• [Aim of the task]:
Copy out the lines below word for word, starting at the line containing "10.5 to 11.5: 2" and ending at the line containing "15.5 to 16.5: 2", with both of those lines included.

• [Data under study]:
•••

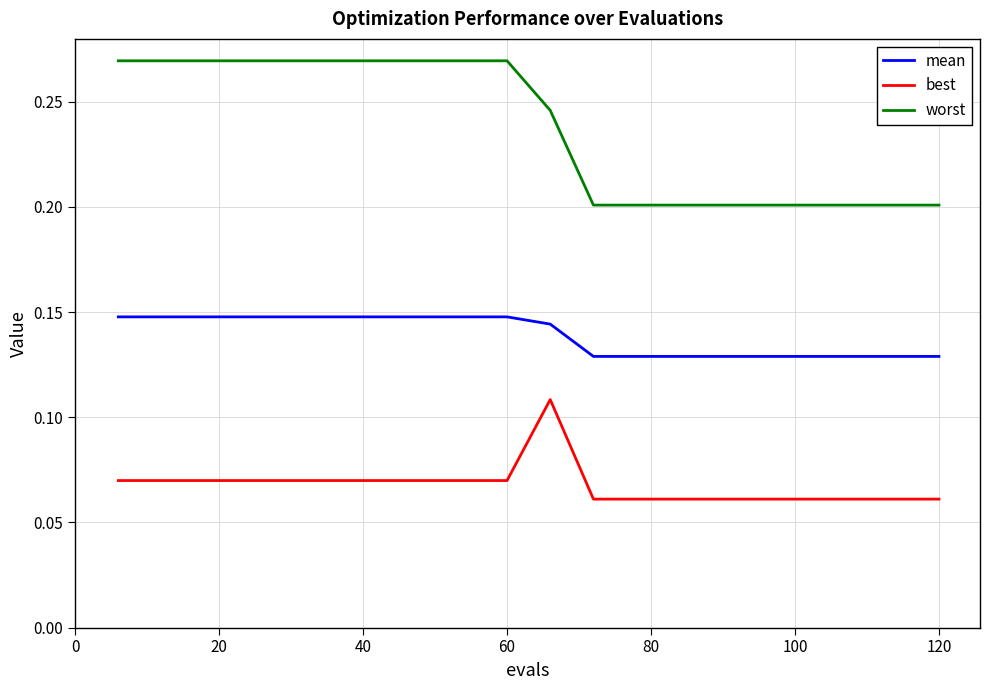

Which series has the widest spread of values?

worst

•••

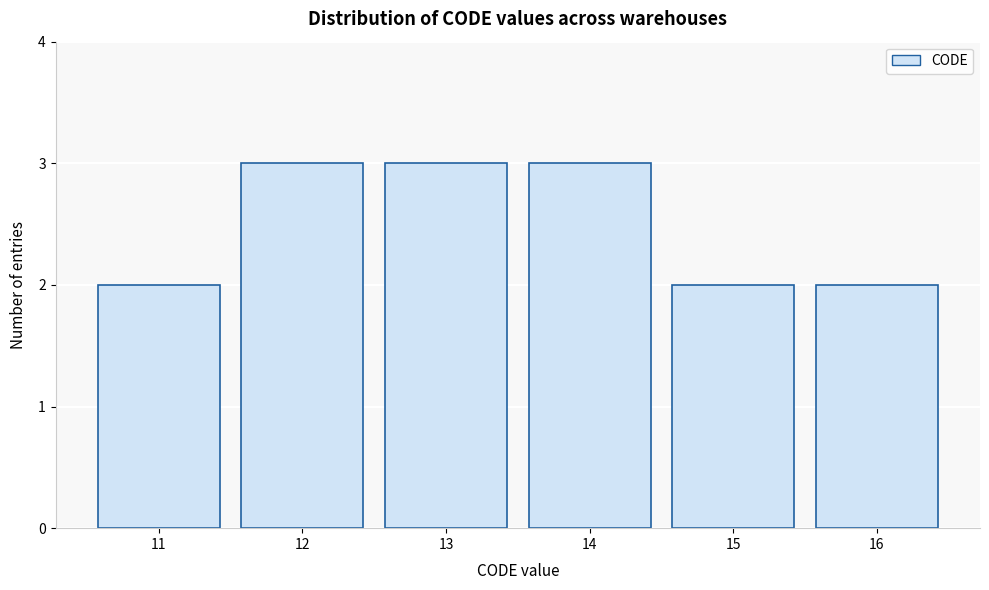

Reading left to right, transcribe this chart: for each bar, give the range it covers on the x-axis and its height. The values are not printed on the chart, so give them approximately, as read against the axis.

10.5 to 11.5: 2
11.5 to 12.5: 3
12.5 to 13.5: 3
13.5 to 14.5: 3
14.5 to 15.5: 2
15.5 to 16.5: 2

•••

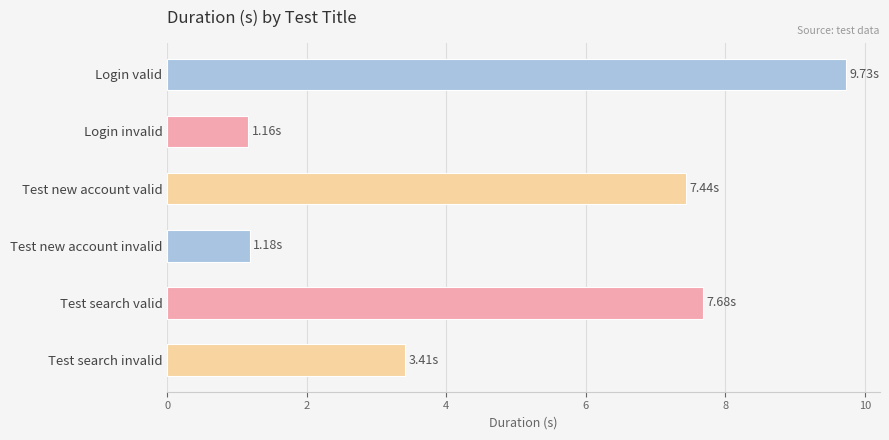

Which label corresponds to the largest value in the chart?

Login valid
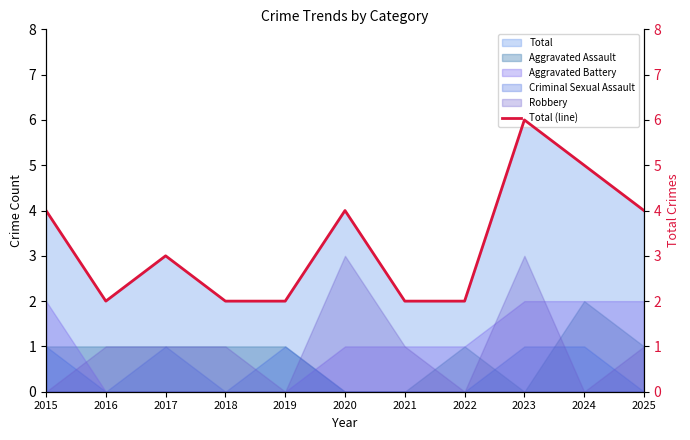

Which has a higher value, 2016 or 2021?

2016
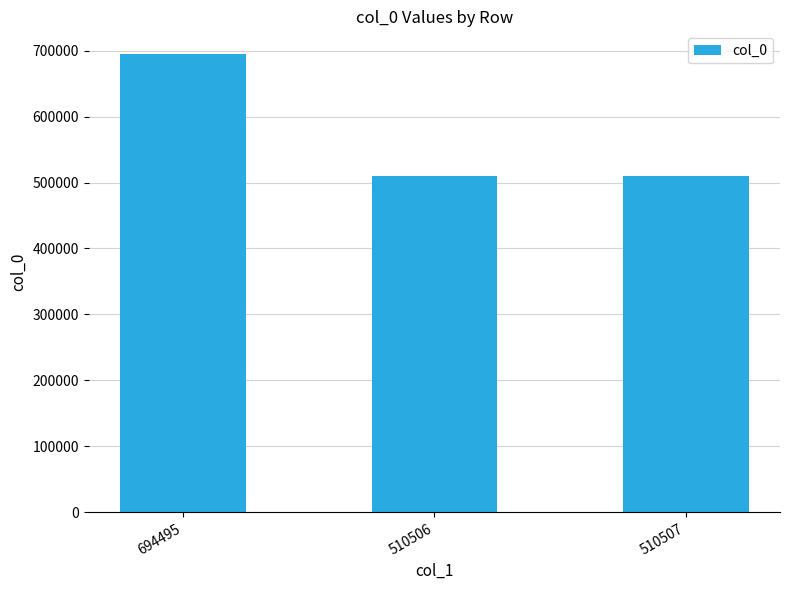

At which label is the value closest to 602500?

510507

•••

• [Output of the exercise]:
10.5 to 11.5: 2
11.5 to 12.5: 3
12.5 to 13.5: 3
13.5 to 14.5: 3
14.5 to 15.5: 2
15.5 to 16.5: 2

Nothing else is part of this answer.